**REQUIREMENT:** Each line of the entries that contains the word "scale" adds one. Reply with the resulting number only.

**SUPPLIED DATA:**
════════════════

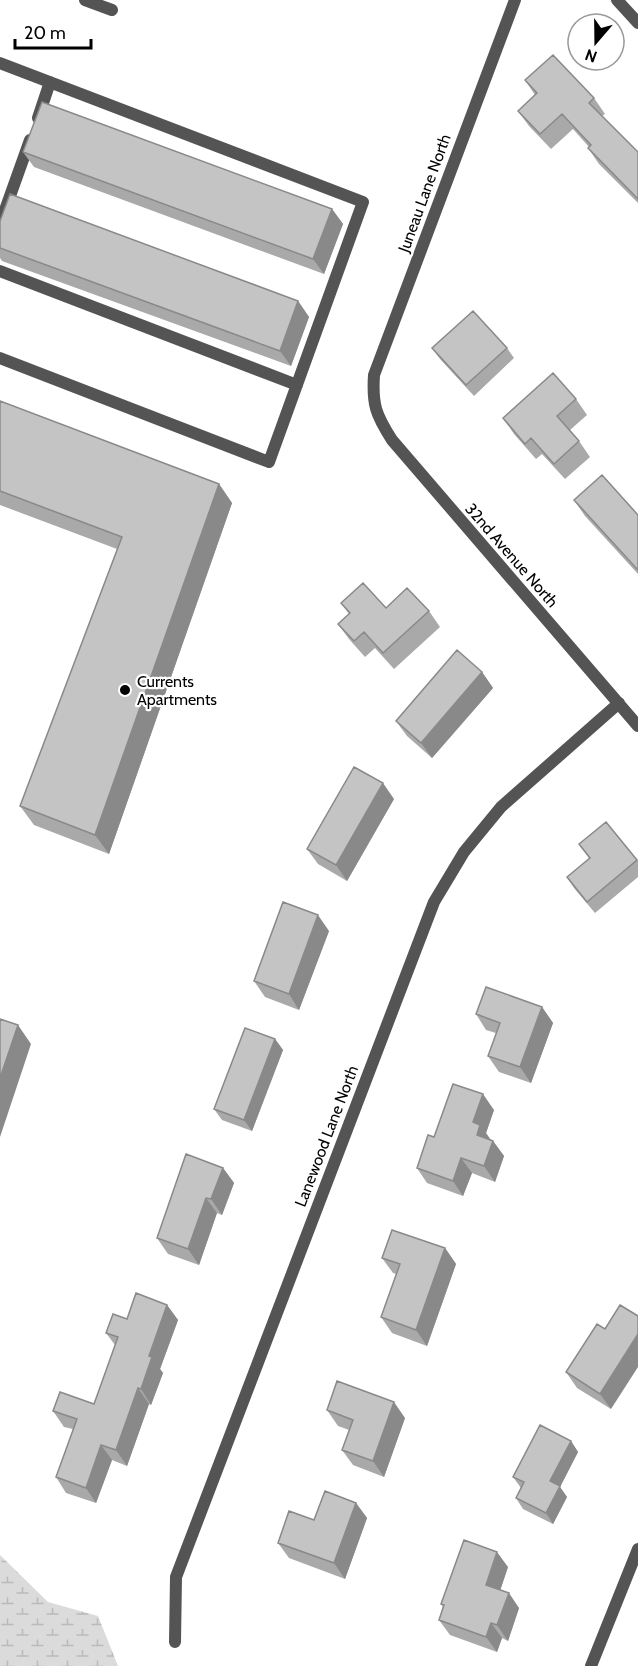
<svg xmlns="http://www.w3.org/2000/svg" width="638" height="1666" font-family="Cabin,sans-serif">
<style>
.wetland{fill:url(#wetland-marsh)}
.lines{fill:none;stroke-linecap:round;stroke-linejoin:round}
.lane{stroke:#545454;stroke-width:12}
.street{stroke:#545454;stroke-width:12}
.wall{fill:#a9a9a9}
.shaded-wall{fill:#898989}
.building{fill:#c4c4c4;stroke:#898989;stroke-width:1.5}
.poi-dot{fill:#000;stroke:#fff;stroke-width:2}
.labels{text-anchor:middle;stroke-width:4.5;stroke-linejoin:round;paint-order:stroke}
.street-label{font-size:16px;fill:#000;stroke:#fff}
.poi-label{font-size:16px;fill:#000;stroke:#fff;text-anchor:start}
</style>
<defs>
<pattern id="wetland-marsh" width="20" height="14" patternUnits="userSpaceOnUse" patternTransform="scale(1.5)"><rect width="20" height="14" fill="#dbdbdb"/><path d="M1 5h8M5 5V1M11 12h8M15 12V8" fill="none" stroke="#bababa"/></pattern>
</defs>
<rect width="100%" height="100%" fill="#fff"/>
<!-- wetland -->
<path class="wetland" d="M0,1555L48,1602L98,1616L118,1666H0Z"/>
<g class="lines">
<!-- lane -->
<path class="lane" d="M85,0L112,10
M0,63L363,202L269,462L0,358
M38,118L50,82
M0,224L30,140
M0,271L297,385"/>
<!-- street -->
<path class="street" d="M515,0L374,375C372,405 376,415 392,440L638,726
M617,0L638,23
M175,1642L176,1577L434,902L464,852L501,807L619,703
M591,1666L638,1549"/>
</g>
<!-- wall -->
<path class="wall" d="M525,80L594,98L605,114L602,116L638,152V203L599,164L588,148L589,147L573,129L551,149L529,126L518,111L535,95Z
M23,152L332,209L343,224L324,274L34,167Z
M0,221L298,301L309,317L291,366L2,261L0,258Z
M432,348H507L514,358L474,396L440,359Z
M576,399L587,415L570,430L579,441L590,457L565,479L542,454L536,459L514,434L503,418Z
M0,401L219,484L232,503L109,854L34,825L20,806L117,549L0,505Z
M574,500L638,515V574L585,516Z
M341,603L429,611L440,627L394,669L375,648L365,657L349,639L338,624L349,614Z
M482,672L493,688L432,758L407,736L396,721Z
M394,799L347,881L318,864L307,849Z
M606,822L638,861V877L595,913L574,888L567,877L589,858L579,844Z
M329,931L299,1010L265,997L254,981Z
M542,1007L553,1023L531,1083L499,1072L488,1056L496,1033L486,1030L476,1014Z
M275,1039L283,1050L252,1131L222,1120L214,1109Z
M494,1110L486,1133L491,1140L493,1141L504,1156L495,1182L472,1173L463,1196L427,1183L417,1168L434,1137Z
M223,1168L234,1183L222,1215L217,1213L199,1265L168,1254L157,1238Z
M445,1248L456,1264L427,1346L392,1333L381,1317L396,1274L393,1273L382,1258Z
M167,1305L178,1320L160,1369L163,1373L151,1405L149,1404L127,1466L112,1460L96,1503L66,1493L56,1477L73,1429L64,1427L53,1411L94,1404L115,1345L106,1333L127,1319Z
M605,1329L611,1409L577,1388L566,1372Z
M327,1410L405,1418L384,1477L353,1465L342,1450L349,1430L338,1426Z
M571,1441L578,1452L560,1487L567,1497L553,1524L523,1509L516,1498L521,1488L513,1477Z
M356,1503L367,1518L345,1579L289,1558L278,1543L314,1520Z
M508,1567L500,1590L519,1608L508,1641L502,1638L497,1652L450,1635L439,1620L443,1607L441,1604Z"/>
<!-- shaded-wall -->
<path class="shaded-wall" d="M332,209L343,224L324,274L313,259Z
M298,301L309,317L291,366L280,351Z
M219,484L232,503L109,854L95,835Z
M482,672L493,688L432,758L421,743Z
M383,783L394,799L347,881L336,865Z
M318,915L329,931L299,1010L289,994Z
M542,1007L553,1023L531,1083L520,1067Z
M18,1025L31,1044L0,1137V1078Z
M275,1039L283,1050L252,1131L244,1120Z
M483,1094L494,1110L486,1133L491,1141L477,1135L473,1122Z
M493,1141L504,1156L495,1182L484,1166Z
M461,1158L472,1173L463,1196L453,1181Z
M223,1168L234,1183L222,1215L211,1199Z
M206,1198L217,1213L199,1265L188,1249Z
M445,1248L456,1264L427,1346L416,1330Z
M167,1305L178,1320L160,1369L163,1373L151,1405L141,1389L149,1356Z
M638,1334V1367L611,1409L600,1394Z
M138,1388L149,1404L127,1466L116,1450Z
M394,1402L405,1418L384,1477L373,1461Z
M571,1441L578,1452L560,1487L567,1497L553,1524L546,1513L550,1481Z
M101,1445L112,1460L96,1503L86,1488Z
M356,1503L367,1518L345,1579L334,1563Z
M497,1552L508,1567L497,1600L486,1585Z
M509,1593L519,1608L508,1641L497,1625Z
M491,1623L502,1638L497,1652L486,1637Z"/>
<!-- building -->
<path class="building" d="M553,55L594,98L589,103L638,152V199L588,148L591,145L562,114L540,134L518,111L537,93L525,80Z
M42,102L332,209L313,259L23,152Z
M10,194L298,301L280,351L0,248V221Z
M473,311L507,348L466,385L432,348Z
M553,373L576,399L557,416L579,441L554,464L531,438L525,444L503,418Z
M0,401L219,484L95,835L20,806L122,537L0,491Z
M602,475L638,515V570L574,500Z
M363,583L386,608L407,588L429,611L383,653L364,632L354,641L338,624L350,613L341,603Z
M457,650L482,672L421,743L396,721Z
M354,767L383,783L336,865L307,849Z
M606,822L637,860L587,902L567,877L590,858L579,844Z
M283,902L318,915L289,994L254,981Z
M486,987L542,1007L520,1067L488,1056L500,1023L476,1014Z
M0,1019L18,1025L0,1078Z
M245,1028L275,1039L244,1120L214,1109Z
M453,1084L483,1094L473,1122L480,1125L477,1135L493,1141L484,1166L461,1158L453,1181L417,1168L428,1135L434,1137Z
M186,1154L223,1168L211,1199L206,1198L188,1249L157,1238Z
M392,1230L445,1248L416,1330L381,1317L400,1264L382,1258Z
M136,1293L167,1305L149,1356L152,1357L141,1389L138,1388L116,1450L101,1445L86,1488L56,1477L77,1419L53,1411L60,1392L94,1404L118,1337L106,1333L113,1314L127,1319Z
M620,1305L638,1316V1334L600,1394L566,1372L597,1324L605,1329Z
M337,1381L394,1402L373,1461L342,1450L353,1420L327,1410Z
M540,1425L571,1441L550,1481L560,1486L546,1513L516,1498L524,1482L513,1477Z
M325,1491L356,1503L334,1563L278,1543L289,1511L314,1520Z
M464,1540L497,1552L486,1585L509,1593L497,1625L491,1623L486,1637L439,1620L444,1605L441,1604Z"/>
<!-- markers -->
<circle class="poi-dot" cx="125" cy="690" r="6"/>
<g class="labels">
<!-- street labels -->
<g class="street-label">
<text transform="translate(424 193) rotate(-70)" y="6">Juneau Lane North</text>
<text transform="translate(512 555) rotate(49)" y="6">32nd Avenue North</text>
<text transform="translate(326 1136) rotate(-69)" y="6">Lanewood Lane North</text>
</g>
<!-- poi labels -->
<g class="poi-label">
<text x="137" y="687">Currents<tspan x="137" dy="18">Apartments</tspan></text>
</g>
</g>
<!-- north arrow -->
<g transform="translate(596 42) rotate(200)"><circle r="28" fill="#ffffff" stroke="#999999" stroke-width="1.5"/>
<path d="M0-4.5L10 22L0 15L-10 22Z" fill="#000000"/>
<text y="-9" font-size="16" font-weight="bold" text-anchor="middle" fill="#000000">N</text>
</g>
<!-- scale -->
<path d="M15 39v9h76v-9" fill="none" stroke="#000000" stroke-width="3"/>
<text x="24" y="39" font-size="18" fill="#000000" stroke="#ffffff" stroke-width="4.5" paint-order="stroke">20 m</text>
</svg>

════════════════

**EXERCISE ANSWER:** 2